Shipped across mobile, tablet, web, the marketing site, social, out-of-home and print.
Product. A dark, focused UI: onboarding, bank connection and a verified Dossier 2.0 in minutes, consistent across mobile, tablet and web. Key decisions: a three-step flow keeps legal consent in context, chips replace dropdowns for one-hand input, and a full alert system covers expiry, errors and empty states.
Brand. The colours started with Réann: the electric blue and the soft violet were her instinct, and she was right. My job was to make them read professionally without losing the warmth: one disciplined blue (#275AF5) as the spine, violet as the accent, black and white doing the heavy lifting, Avenir throughout, and a mark that folds the D around an upward arrow. Friendly enough for a stressed tenant, serious enough for an agency call.
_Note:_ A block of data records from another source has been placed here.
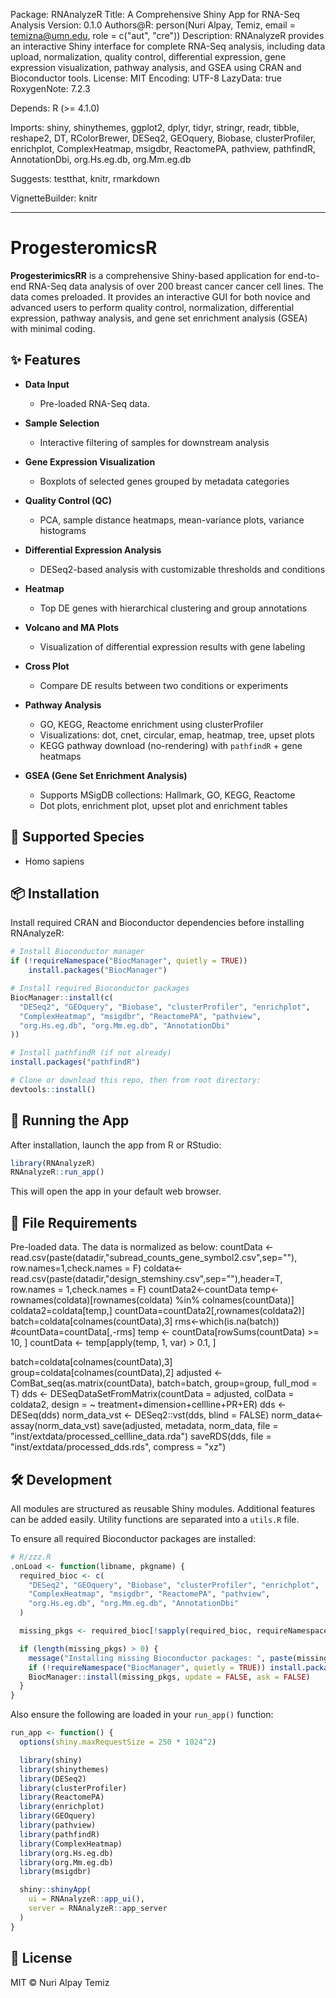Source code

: Package: RNAnalyzeR
Title: A Comprehensive Shiny App for RNA-Seq Analysis
Version: 0.1.0
Authors@R: 
    person(Nuri Alpay, Temiz, email = temizna@umn.edu, role = c("aut", "cre"))
Description: 
    RNAnalyzeR provides an interactive Shiny interface for complete RNA-Seq analysis,
    including data upload, normalization, quality control, differential expression,
    gene expression visualization, pathway analysis, and GSEA using CRAN and Bioconductor tools.
License: MIT
Encoding: UTF-8
LazyData: true
RoxygenNote: 7.2.3

Depends:
    R (>= 4.1.0)

Imports:
    shiny,
    shinythemes,
    ggplot2,
    dplyr,
    tidyr,
    stringr,
    readr,
    tibble,
    reshape2,
    DT,
    RColorBrewer,
    DESeq2,
    GEOquery,
    Biobase,
    clusterProfiler,
    enrichplot,
    ComplexHeatmap,
    msigdbr,
    ReactomePA,
    pathview,
    pathfindR,
    AnnotationDbi,
    org.Hs.eg.db,
    org.Mm.eg.db

Suggests:
    testthat,
    knitr,
    rmarkdown

VignetteBuilder: knitr

---

# ProgesteromicsR 

**ProgesterimicsRR** is a comprehensive Shiny-based application for end-to-end RNA-Seq data analysis of over 200 breast cancer cancer cell lines. The data comes preloaded. It provides an interactive GUI for both novice and advanced users to perform quality control, normalization, differential expression, pathway analysis, and gene set enrichment analysis (GSEA) with minimal coding.

## ✨ Features

- **Data Input**  
  - Pre-loaded RNA-Seq data.  

- **Sample Selection**  
  - Interactive filtering of samples for downstream analysis

- **Gene Expression Visualization**  
  - Boxplots of selected genes grouped by metadata categories

- **Quality Control (QC)**  
  - PCA, sample distance heatmaps, mean-variance plots, variance histograms

- **Differential Expression Analysis**  
  - DESeq2-based analysis with customizable thresholds and conditions

- **Heatmap**  
  - Top DE genes with hierarchical clustering and group annotations

- **Volcano and MA Plots**  
  - Visualization of differential expression results with gene labeling

- **Cross Plot**  
  - Compare DE results between two conditions or experiments

- **Pathway Analysis**  
  - GO, KEGG, Reactome enrichment using clusterProfiler  
  - Visualizations: dot, cnet, circular, emap, heatmap, tree, upset plots  
  - KEGG pathway download (no-rendering)  with `pathfindR` + gene heatmaps

- **GSEA (Gene Set Enrichment Analysis)**  
  - Supports MSigDB collections: Hallmark, GO, KEGG, Reactome  
  - Dot plots, enrichment plot, upset plot  and enrichment tables

## 🧬 Supported Species

- Homo sapiens


## 📦 Installation

Install required CRAN and Bioconductor dependencies before installing RNAnalyzeR:

```r
# Install Bioconductor manager
if (!requireNamespace("BiocManager", quietly = TRUE))
    install.packages("BiocManager")

# Install required Bioconductor packages
BiocManager::install(c(
  "DESeq2", "GEOquery", "Biobase", "clusterProfiler", "enrichplot",
  "ComplexHeatmap", "msigdbr", "ReactomePA", "pathview",
  "org.Hs.eg.db", "org.Mm.eg.db", "AnnotationDbi"
))

# Install pathfindR (if not already)
install.packages("pathfindR")

# Clone or download this repo, then from root directory:
devtools::install()
```

## 🚀 Running the App

After installation, launch the app from R or RStudio:

```r
library(RNAnalyzeR)
RNAnalyzeR::run_app()
```

This will open the app in your default web browser.

## 📂 File Requirements
Pre-loaded data. The data is normalized as below:
countData <- read.csv(paste(datadir,"subread_counts_gene_symbol2.csv",sep=""), row.names=1,check.names = F)
coldata<-read.csv(paste(datadir,"design_stemshiny.csv",sep=""),header=T, row.names = 1,check.names = F)
countData2<-countData
temp<-rownames(coldata)[rownames(coldata) %in% colnames(countData)]
coldata2=coldata[temp,]
countData=countData2[,rownames(coldata2)]
batch=coldata[colnames(countData),3]
rms<-which(is.na(batch))
#countData=countData[,-rms]
temp <- countData[rowSums(countData) >= 10, ]
countData <- temp[apply(temp, 1, var) > 0.1, ]

batch=coldata[colnames(countData),3]
group=coldata[colnames(countData),2]
adjusted <- ComBat_seq(as.matrix(countData), batch=batch, group=group, full_mod = T)
dds <- DESeqDataSetFromMatrix(countData = adjusted, colData = coldata2, design = ~ treatment+dimension+cellline+PR+ER)
dds <- DESeq(dds)
norm_data_vst <- DESeq2::vst(dds, blind = FALSE)
norm_data<-assay(norm_data_vst)
save(adjusted, metadata, norm_data, file = "inst/extdata/processed_cellline_data.rda")
saveRDS(dds, file = "inst/extdata/processed_dds.rds", compress = "xz")
## 🛠 Development

All modules are structured as reusable Shiny modules. Additional features can be added easily. Utility functions are separated into a `utils.R` file.

To ensure all required Bioconductor packages are installed:

```r
# R/zzz.R
.onLoad <- function(libname, pkgname) {
  required_bioc <- c(
    "DESeq2", "GEOquery", "Biobase", "clusterProfiler", "enrichplot",
    "ComplexHeatmap", "msigdbr", "ReactomePA", "pathview",
    "org.Hs.eg.db", "org.Mm.eg.db", "AnnotationDbi"
  )

  missing_pkgs <- required_bioc[!sapply(required_bioc, requireNamespace, quietly = TRUE)]

  if (length(missing_pkgs) > 0) {
    message("Installing missing Bioconductor packages: ", paste(missing_pkgs, collapse = ", "))
    if (!requireNamespace("BiocManager", quietly = TRUE)) install.packages("BiocManager")
    BiocManager::install(missing_pkgs, update = FALSE, ask = FALSE)
  }
}
```

Also ensure the following are loaded in your `run_app()` function:

```r
run_app <- function() {
  options(shiny.maxRequestSize = 250 * 1024^2)

  library(shiny)
  library(shinythemes)
  library(DESeq2)
  library(clusterProfiler)
  library(ReactomePA)
  library(enrichplot)
  library(GEOquery)
  library(pathview)
  library(pathfindR)
  library(ComplexHeatmap)
  library(org.Hs.eg.db)
  library(org.Mm.eg.db)
  library(msigdbr)

  shiny::shinyApp(
    ui = RNAnalyzeR::app_ui(),
    server = RNAnalyzeR::app_server
  )
}
```


## 📝 License

MIT © Nuri Alpay Temiz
Collateral. The same system carries off-screen. One electric blue, Avenir and the folded-D mark do all the work across every deliverable: QR-driven social ads and Instagram content, an out-of-home campaign in the metro, merch, and a full print suite: stationery, letterhead, business cards and the annual report binder. Everything comes from the same tokens, so the brand reads identically from a favicon to a four-metre poster.
Two awards in one year for a product built to make renting fair. Not bad for a folder of paper nobody wanted to fill in.
BPI France · La French Tech
11e Grand Prix des Entrepreneurs · UNICLEN, Clichy · Levallois · Neuilly
“Nous parlons là d’une personne extrêmement professionnelle. Je travaille avec Oksana et je continuerai avec elle les yeux fermés. Oksana est une designeuse disponible, agréable et fortement sympathique. Elle possède d’excellentes compétences professionnelles et à apporté un regard très intéressant sur le développement du branding de notre application. Je recommande vivement son professionnalisme!”